Tax Indemnity and Sharing Agreement. On November 30, 2015 we entered into a Tax Indemnity and Sharing Agreement with GAMCO that provides for certain agreements and covenants related to tax matters involving GAMCO and us. This agreement covers time periods before and after the distribution. Among the matters addressed in the agreement are filing of tax returns, retention and sharing of books and records, cooperation in tax matters, control of possible tax audits and contests and tax indemnities.

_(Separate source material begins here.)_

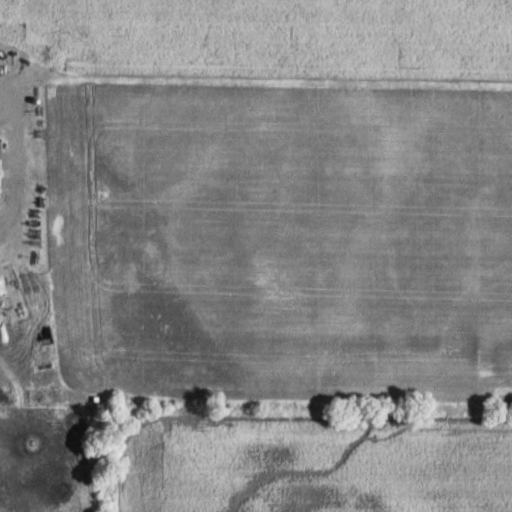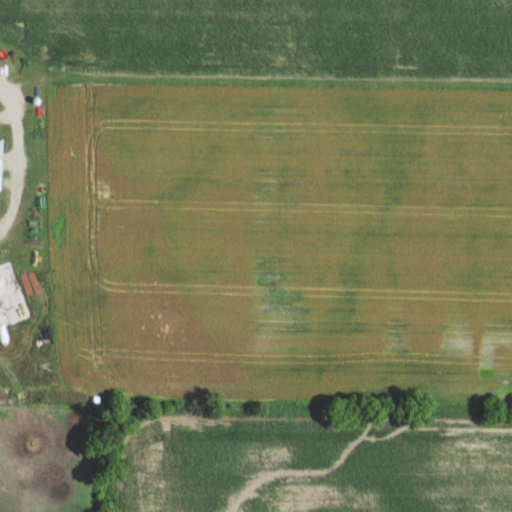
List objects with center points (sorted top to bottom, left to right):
road: (10, 147)
building: (1, 163)
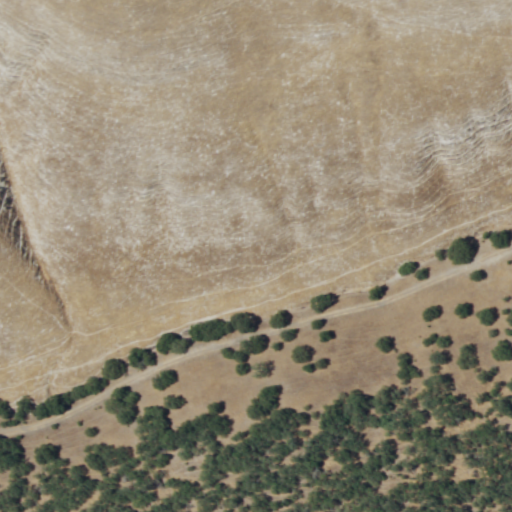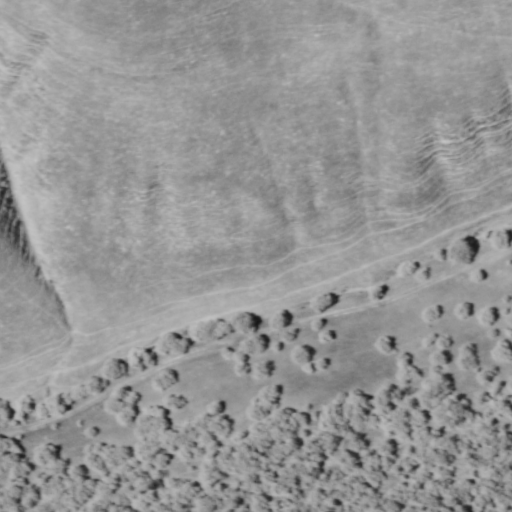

The agreement also provides for limitations on certain corporate transactions that could affect the qualification of the spin-off as tax free under the Internal Revenue Code.
GAMCO leases
Since 1997, GAMCO has leased office space at One Corporate Center, Rye, NY from M4E, LLC (“M4E”), an entity owned by the adult children of the Executive Chair. Pursuant to a sublease with GAMCO, AC and its subsidiaries pay a monthly fixed lease amount based on the percentage of square footage occupied by its employees (including pro rata allocation of common space) at GAMCO’s corporate offices. For 2021, the Company paid $73.7 thousand to GAMCO under the sublease.
A portion of our offices at 191 Mason Street, Greenwich, CT is leased to affiliates (primarily GAMCO). During 2021 we received $118.1 thousand from affiliates (primarily GAMCO) pursuant to lease agreements for this property.
Our office building at 3 St. James Place, London, UK is fully leased to GAMCO commencing 2021. For the year ended December 31, 2021, we received $275.4 thousand under the lease agreement.
Investment in Securities and Partnerships
Associated Capital from time to time invests its cash in the Gabelli U.S. Treasury Money Market Fund (“GUSTO”), a money market mutual fund managed by Gabelli Funds, LLC, a wholly-owned subsidiary of GAMCO (“Gabelli Funds”). Associated Capital’s investment in GUSTO at December 31, 2021 was $6.0 million, and it received insignificant interest from GUSTO for the year ended December 31, 2021.
Associated Capital’s investments in affiliated equity mutual funds (“Affiliated Funds”), which are advised by Gabelli Funds and Teton Advisors, Inc., a company controlled by Holdings, totaled $134.5 million as of December 31, 2021. Gains from investments and dividends earned from the Affiliated Funds was $24.2 million for the year ended December 31, 2021.
Associated Capital had an aggregate investment in affiliated partnerships and offshore funds of approximately $112.6 million at December 31, 2021.
Investment Advisory Services
Pursuant to a sub-advisory agreement between GCIA and Gabelli Funds, Gabelli Funds pays to GCIA 90% of the net revenues it receives related to investment advisory services provided to GAMCO International SICAV – GAMCO Merger Arbitrage, an investment company incorporated under the laws of Luxembourg (the “SICAV”). For this purpose, net revenues are defined as gross advisory fees less expenses related to payouts and expenses of the SICAV paid by Funds. In connection with these services, Gabelli Funds paid GCIA $8.9 million during 2021.
Pursuant to a sub-advisory agreement between GCIA and Gabelli Funds, Gabelli Funds pays to GCIA approximately 76.5% of the net management fees and incentive fees it receives related to investment advisory services provided to The Gabelli Merger Plus+ Trust Plc, a closed-end fund that is listed on the London Stock Exchange (“Merger Plus”). For this purpose, net management fees are defined as gross management fees less organizational expenses of Merger Plus paid by Gabelli Funds. In connection with these services, Gabelli Funds paid GCIA $2.8 million during 2021.
As general partner or co-general partner of various affiliated limited partnerships, GCIA receives a management fee based on a percentage of each partnership’s net assets and a 20% incentive allocation based on economic profits.
Mario J. Gabelli and GCIA serve as co-general partners of Gabelli Associates Fund, LP (“GAF”) and are entitled to an incentive allocation for these services. In 2021, Mario J. Gabelli earned $867,904 in incentive fees from GAF. These amounts are included as Portfolio Manager and Other Variable Remuneration in the Summary Compensation Table above.
Permissible Accounts, as defined in the Employment Agreements section above, may include new investors provided that all of the performance fees, less expenses, earned on assets attributable to these investors (“Post-IPO AUM”) are paid to Associated Capital. Post-IPO AUM in Permissible Accounts totaled $187.2 million as of December 31, 2021. The Company did not earn performance fees on Post-IPO AUM in the year ended December 31, 2021.